Unfair Dismissal: Kylie Monks v John Holland Group Pty Ltd
Redundancy requires proper consultation - Kylie Monks v John Holland Group Pty Ltd (U2012/4488) (1 August 2012)
This case concerned a claim of unfair dismissal involving a purported redundancy. Kylie Monks was employed by John Holland Group Pty Ltd until her employment was terminated on 17 January 2012. Ms Monks argued that she was unfairly dismissed, whilst the Respondent argued that the dismissal occurred in the context of a genuine redundancy.
Ms Monks commenced employment in 2008 and was offered a permanent position as a personal assistant in 2009. The Applicant's immediate supervisor, Dr Sims, was promoted in late 2011 and relocated to Sydney. Despite the invitation to move, the Applicant decided to continue with her replacement supervisor, Ms Stoddart. No issue arose as to Ms Monks' performance as a personal assistant - in fact, Dr Sims had sought to have her relocate with him.
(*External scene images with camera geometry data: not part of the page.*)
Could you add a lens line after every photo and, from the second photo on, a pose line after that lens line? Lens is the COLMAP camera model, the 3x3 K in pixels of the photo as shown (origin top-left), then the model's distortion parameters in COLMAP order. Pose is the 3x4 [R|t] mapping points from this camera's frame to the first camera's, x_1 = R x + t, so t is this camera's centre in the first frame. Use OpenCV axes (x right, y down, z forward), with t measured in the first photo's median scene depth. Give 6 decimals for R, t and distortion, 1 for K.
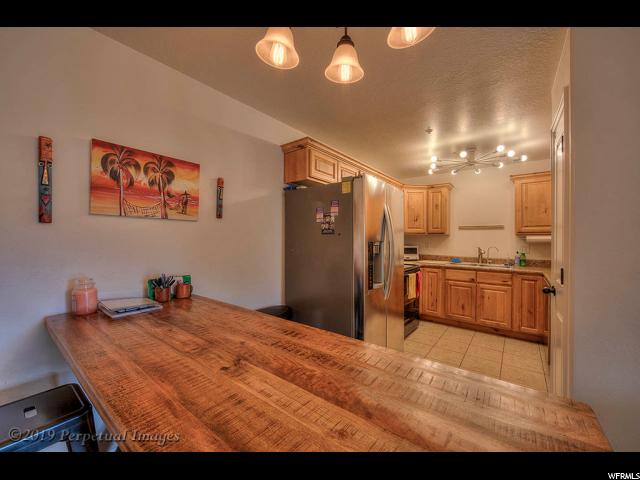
lens RADIAL K [[251.3, 0, 318.3], [0, 251.3, 238.0], [0, 0, 1]] dist [-0.011989, 0.000127]
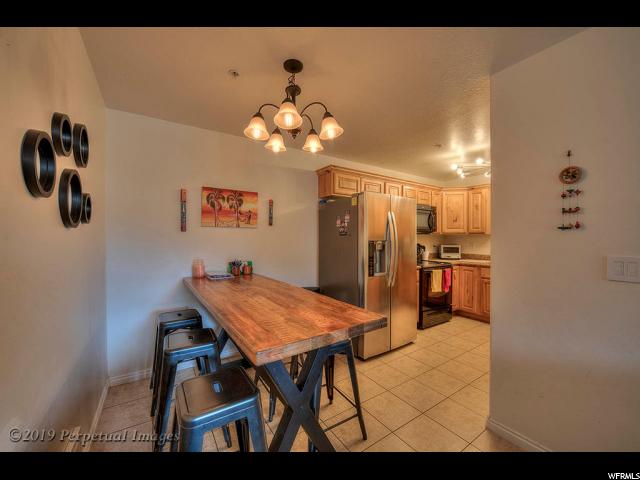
lens RADIAL K [[251.3, 0, 318.3], [0, 251.3, 238.0], [0, 0, 1]] dist [-0.011989, 0.000127]
pose [[0.949499, -0.004082, -0.313743, 0.293170], [0.003446, 0.999991, -0.002581, 0.001855], [0.313751, 0.001369, 0.949504, -0.299315]]
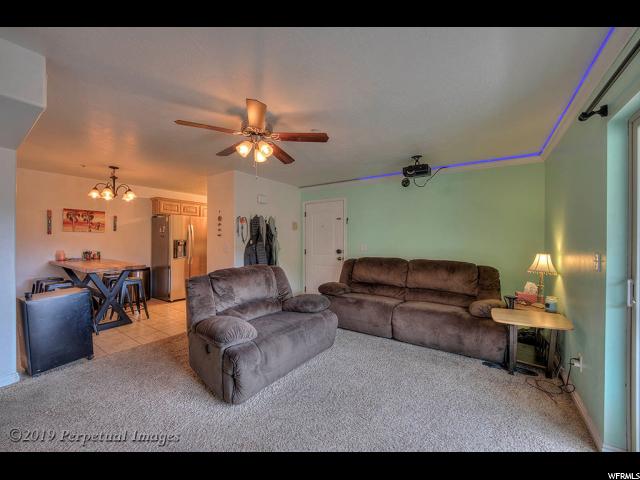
lens RADIAL K [[261.3, 0, 320.0], [0, 261.3, 240.0], [0, 0, 1]] dist [0.001584, 0.000276]
pose [[0.998868, 0.001227, 0.047549, 1.285771], [-0.001402, 0.999992, 0.003653, 0.002085], [-0.047544, -0.003715, 0.998862, -1.456117]]
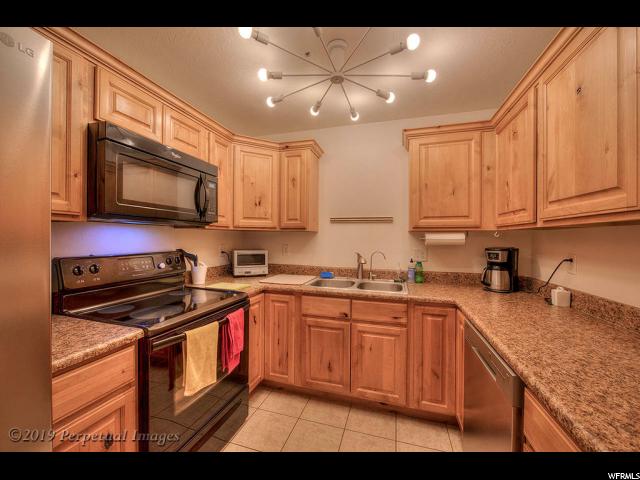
lens RADIAL K [[251.3, 0, 318.3], [0, 251.3, 238.0], [0, 0, 1]] dist [-0.011989, 0.000127]
pose [[0.931168, 0.000649, 0.364590, 0.527601], [-0.002820, 0.999981, 0.005424, -0.001460], [-0.364579, -0.006079, 0.931153, 0.748538]]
Ms Stoddart had undertaken a handover during the final six months of 2011 and determined, upon taking the position, that she required an executive assistant rather than a personal assistant. The Tribunal accepted that an executive assistant required a substantially different skill set, which Ms Monks did not possess. It also involved a pay increase of $25,000. In mid December 2011, Ms Stoddart appointed another person as executive assistant at the suggestion of the General Manager.
A meeting was held on 12 January 2012 at which Ms Monks was informed of Ms Stoddart's decision to appoint an executive assistant. Ms Monks was then invited to take a redundancy package or continue in a six week position with Dr Sims. Ms Monks was also informed that efforts at redeployment would be made on her behalf, but that if no further position had been found by 28 February 2012, her employment would be terminated. After taking legal advice, Ms Monks elected to take the redundancy and was terminated on 24 January 2012.
Before Fair Work Australia, Ms Monks argued that she had been unfairly dismissed. John Holland argued that her termination constituted a genuine redundancy under s. 389. Fair Work Australia found that the decision to engage an executive assistant for Ms Stoddart constituted a change to the 'operational requirements' of John Holand. However, the tribunal found that John Holland did not consult as required under the award. In particular, the meeting on 12 January 2012 was not consultation as Ms Monks was merely informed of the decision that had been already made and invited to consider the possibility of alternative positions. Fair Work Australia affirmed the existing authorities that consultation
'is not perfunctory advice on what is about to happen. This is common misconception. Consultation is providing the individual, or other relevant persons, with a bona fide opportunity to influence the decision maker'
(at paragraph  of the decision).
The tribunal did find, however, that Ms Monks effectively thwarted John Holland's efforts to find an alternative position for her by accepting the redundancy. The better course for Ms Monks (at least in relation to her unfair dismissal claim) was to accept the six week contract and await the possibility of redeployment. For this reason, the tribunal held that the dismissal was not harsh, unjust or unreasonable and dismissed Ms Monks' application.
This case outlines the importance for employers who are effecting redundancies to pay full regard to the consultation obligations in awards. Consultation must involve a genuine openness to the arguments of the union or employee and must be undertaken before a final decision is reached.